Evlerimizin başköşesinde birer put gibi dikiliyorlar. Hatta bir tane de yetmiyor. Her odada bir tane olması lazım. Mutfağa da koymalı ki yemek yerken izlemekten geri kalmayalım. Salonda da olmalı bir tane. Misafir gelince iki laflamaya ne gerek var. Açılsın televizyon izlensin.
İngilizler "aptal kutusu" demişler. Neden demişler uzun uzadıya izah etmeye gerek yok. Birazcık düşünen bulur. Uzun süre televizyon izleyen çocukların okuldaki başarıları da düşüyor, sosyal hayata adaptasyonları da. Ben söylemiyorum uzmanlar söylüyor.
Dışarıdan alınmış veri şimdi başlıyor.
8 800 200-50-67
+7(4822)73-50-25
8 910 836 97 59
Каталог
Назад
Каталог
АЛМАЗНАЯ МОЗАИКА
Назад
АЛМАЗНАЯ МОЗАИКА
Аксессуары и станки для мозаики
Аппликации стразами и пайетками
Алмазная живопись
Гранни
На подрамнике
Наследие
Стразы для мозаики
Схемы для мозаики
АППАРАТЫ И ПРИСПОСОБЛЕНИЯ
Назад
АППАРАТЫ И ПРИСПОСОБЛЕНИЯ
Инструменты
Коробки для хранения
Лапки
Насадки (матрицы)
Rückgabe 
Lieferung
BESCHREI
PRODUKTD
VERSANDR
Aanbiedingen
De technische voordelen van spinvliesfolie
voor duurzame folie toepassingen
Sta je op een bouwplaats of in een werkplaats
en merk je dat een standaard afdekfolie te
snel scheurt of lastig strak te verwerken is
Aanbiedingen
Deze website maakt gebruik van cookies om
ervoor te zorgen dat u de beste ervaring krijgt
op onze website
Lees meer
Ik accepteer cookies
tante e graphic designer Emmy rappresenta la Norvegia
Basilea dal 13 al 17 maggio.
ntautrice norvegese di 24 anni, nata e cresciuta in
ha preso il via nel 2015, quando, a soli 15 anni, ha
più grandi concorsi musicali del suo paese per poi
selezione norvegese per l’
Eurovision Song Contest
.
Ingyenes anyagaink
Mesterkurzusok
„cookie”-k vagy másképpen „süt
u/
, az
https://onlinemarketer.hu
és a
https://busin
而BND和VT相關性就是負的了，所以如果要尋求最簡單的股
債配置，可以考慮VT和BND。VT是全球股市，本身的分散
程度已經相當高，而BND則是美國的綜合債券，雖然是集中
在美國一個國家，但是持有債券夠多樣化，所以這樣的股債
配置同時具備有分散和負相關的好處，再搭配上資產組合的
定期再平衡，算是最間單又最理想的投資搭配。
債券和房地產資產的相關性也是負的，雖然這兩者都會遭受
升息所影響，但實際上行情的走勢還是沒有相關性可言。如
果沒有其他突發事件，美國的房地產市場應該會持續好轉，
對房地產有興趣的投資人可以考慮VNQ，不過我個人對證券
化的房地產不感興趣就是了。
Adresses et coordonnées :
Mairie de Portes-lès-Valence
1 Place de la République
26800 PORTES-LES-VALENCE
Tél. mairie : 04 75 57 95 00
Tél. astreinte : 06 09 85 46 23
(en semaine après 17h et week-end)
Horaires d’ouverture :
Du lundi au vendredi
Ortalama televizyon izleyen bir çocuk üniversite çağına geldiğinde televizyon karşısında okuldan daha fazla vakit geçirmiş oluyor.
Bu sürede çocuk yaklaşık 20 bin kadar reklam, 200 bin kadar şiddet görüntüsü, 30 bin kadar da cinayet görmüş oluyor. Araştırmacılar araştırıp bulmuşlar. Ondan sonra da gel sen bu çocuktan başarı bekle. Ama bizler de ikiyüzlüyüz. Ne gerek var çocukla ilgilenmeye değil mi? Zaten yorgun argın işten gelmişiz. Koy çocuğu çizgi filmin önüne rahatına bak.
Televizyon izlemede dünya ikincisiyiz. Birinci sırada Amerikalılar var. Hadi onlar her konuda dünya birincisi de bize ne oluyor? Adamlar dünyanın en ileri en müreffeh ülkesinde yaşıyorlar da izliyorlar. Peki ya biz? Fındık üretimi dışında hangi konuda dünya birincisiyiz de televizyon izlemede ikinciliği hak ettik?
Bütün bilim adamları ittifak ediyorlar. Boş boş programları izleyen insanlar aptallaşıyor. İdrak ve muhakeme yeteneklerinde azalma oluyor. Koyun gibi güdülüyorlar. İşin gerçeği tüm dünya televizyonlarında olduğu gibi bizim televizyonlarımızda da bomboş programlar akşamlarımızı işgal etmiş durumda.
Televizyonların reklamdan başka resmi geliri de olmadığı için de 10 dakikaya bir reklam. Bir saatlik dizi, reklamlarla oluyor 3 saat. Bir Allah'ın kulu çıkıp da kapatıyor mu televizyonunu? Kuzu kuzu bekliyoruz reklamların bitmesini. Yabancıda hiç değilse bu yok. Adam gibi 1 saatte bitiriyor dizisini de yarışmasını da.
İnsanın aklına George Orwell'ın 1984 kitabı geliyor. 1949'da yazılmış olan bu kitap 35 yıl sonrasını yani 1984'ün dünyasını anlatıyor. Ülkenin tamamına yayılmış "tele ekranlar", orada izledikleriyle beyinleri uyuşmuş büyük bir halk kesimi ve onları koyun gibi güden küçük bir elit yönetici sınıf. Baştan aşağı yalanlarla dolu bir ütopya toplumu.
Ama şimdiki dünyaya bakınca çok da farklı şeyler görmüyoruz değil mi?Halbuki adam elli yıl önce yazmış işin aslını.